§ How to complete this task: Check every line below, and copy those that include "nombre".

§ Study material:
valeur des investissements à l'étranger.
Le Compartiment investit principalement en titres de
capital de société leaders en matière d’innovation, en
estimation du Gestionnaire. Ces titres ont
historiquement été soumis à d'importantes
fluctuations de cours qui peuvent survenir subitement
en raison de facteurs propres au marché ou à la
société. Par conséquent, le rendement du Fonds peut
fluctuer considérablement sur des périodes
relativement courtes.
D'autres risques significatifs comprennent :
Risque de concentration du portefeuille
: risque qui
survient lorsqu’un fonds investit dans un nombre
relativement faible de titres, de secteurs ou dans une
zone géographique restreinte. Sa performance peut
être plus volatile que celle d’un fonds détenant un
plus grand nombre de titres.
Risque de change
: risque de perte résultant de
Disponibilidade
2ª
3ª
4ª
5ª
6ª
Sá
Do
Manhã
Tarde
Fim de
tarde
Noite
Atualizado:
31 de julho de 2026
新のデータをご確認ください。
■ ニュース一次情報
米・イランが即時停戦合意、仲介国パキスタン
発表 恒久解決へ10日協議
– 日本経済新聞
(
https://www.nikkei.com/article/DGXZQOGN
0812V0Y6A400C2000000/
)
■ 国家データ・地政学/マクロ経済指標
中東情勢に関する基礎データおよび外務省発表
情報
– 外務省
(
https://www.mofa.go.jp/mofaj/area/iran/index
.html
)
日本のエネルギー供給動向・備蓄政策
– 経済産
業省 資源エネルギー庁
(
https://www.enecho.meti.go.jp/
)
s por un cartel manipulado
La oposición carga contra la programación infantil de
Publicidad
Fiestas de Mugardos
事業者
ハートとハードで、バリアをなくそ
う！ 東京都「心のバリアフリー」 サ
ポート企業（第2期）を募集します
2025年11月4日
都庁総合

§ Answer to this exercise:
survient lorsqu’un fonds investit dans un nombre
plus grand nombre de titres.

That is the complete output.